M. Elizabeth Gardiner, Plaintiff-appellant, v. United States of America, Defendant-appellee, 536 F.2d 903 (10th Cir. 1976)Annotate this Case
J. Jay Bullock, Salt Lake City, Utah, for plaintiff-appellant.
Dennis M. Donohue, Atty., Tax Div., Dept. of Justice, Washington, D.C. (Scott P. Crampton, Asst. Atty. Gen., Gilbert E. Andrews and Elmer J. Kelsey, Attys., Tax Div., Dept. of Justice, Washington, D.C., and Ramon M. Child, U.S. Atty., Salt Lake City, Utah, on the brief), for defendant-appellee.
Before HILL, SETH and DOYLE, Circuit Judges.
DOYLE, Circuit Judge.
This is a so-called income tax refund action in which the plaintiff-taxpayer sought recovery of allegedly erroneously or illegally paid taxes. The claim involves the tax years 1964, 1965 and 1966, and the amount in controversy is $7,846 together with interest. The claim was filed on September 6, 1973, and on April 15, 1974, the action in district court was filed. Thereafter, on March 7, 1975, the district court entered judgment in favor of the government. 391 F. Supp. 1202 (D. Utah 1975). Thereupon, a notice of appeal was filed and the appeal has now been perfected.

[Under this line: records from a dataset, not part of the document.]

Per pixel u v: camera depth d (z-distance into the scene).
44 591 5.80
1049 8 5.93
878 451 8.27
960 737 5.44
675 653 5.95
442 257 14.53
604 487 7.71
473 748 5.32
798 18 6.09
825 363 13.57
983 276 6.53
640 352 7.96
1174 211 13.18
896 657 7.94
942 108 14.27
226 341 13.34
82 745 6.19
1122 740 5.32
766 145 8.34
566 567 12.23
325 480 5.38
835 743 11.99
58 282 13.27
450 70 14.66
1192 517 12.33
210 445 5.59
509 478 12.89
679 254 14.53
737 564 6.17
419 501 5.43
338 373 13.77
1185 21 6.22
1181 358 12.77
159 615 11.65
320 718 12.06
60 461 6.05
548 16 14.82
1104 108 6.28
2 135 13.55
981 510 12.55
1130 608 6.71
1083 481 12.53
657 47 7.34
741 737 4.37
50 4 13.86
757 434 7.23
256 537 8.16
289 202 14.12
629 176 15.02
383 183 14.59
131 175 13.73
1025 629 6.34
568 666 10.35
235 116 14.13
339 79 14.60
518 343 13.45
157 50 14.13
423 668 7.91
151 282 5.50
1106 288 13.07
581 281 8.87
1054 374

The problem arises out of the taxpayer's failure to deduct allowable depreciation for the years 1964, 1965 and 1966.
In the year 1963 the taxpayer purchased property which was subject to depreciation under Section 167 of the Internal Revenue Code of 1954. Notwithstanding that depreciation was allowable, plaintiff, in the tax years 1964, 1965 and 1966, did not claim depreciation deductions with respect to the property. (In subsequent years she did claim depreciation.) She filed her income tax returns for these years and paid taxes amounting to $2,661 for 1964; $4,858 for 1965; and $4,966 for 1966. When she sold the property in 1971 she did not reduce the basis by the depreciation which was allowed but not claimed for the years 1964, 1965 and 1966. As she figured it, she had a loss in the amount of $3,346.84. In the recomputation of the transaction the IRS determined that the sale of the property produced a taxable gain rather than a loss. It reached this conclusion by adding depreciation allowance of $7,586.79 for each of the years 1964, 1965 and 1966. As a result of the reduction of the basis by the inclusion of depreciation for these years, there resulted a taxable gain in the amount of $19,413.53. Appellant paid additional income tax as a result of the adjustment by the Internal Revenue Service.
When appellant discovered that she had failed to claim depreciation for the mentioned years, she filed a claim for refund of federal income taxes paid for those years in the amounts of $2,182, $2,828 and $2,836. The position of the Internal Revenue Service is that the statute of limitations, Section 6511(a) of the Internal Revenue Code of 1954, bars claims filed by a taxpayer after three years from the time the return was filed or two years from the time the tax was paid. The claim in question was not made until September 6, 1973, which is outside the statute of limitations.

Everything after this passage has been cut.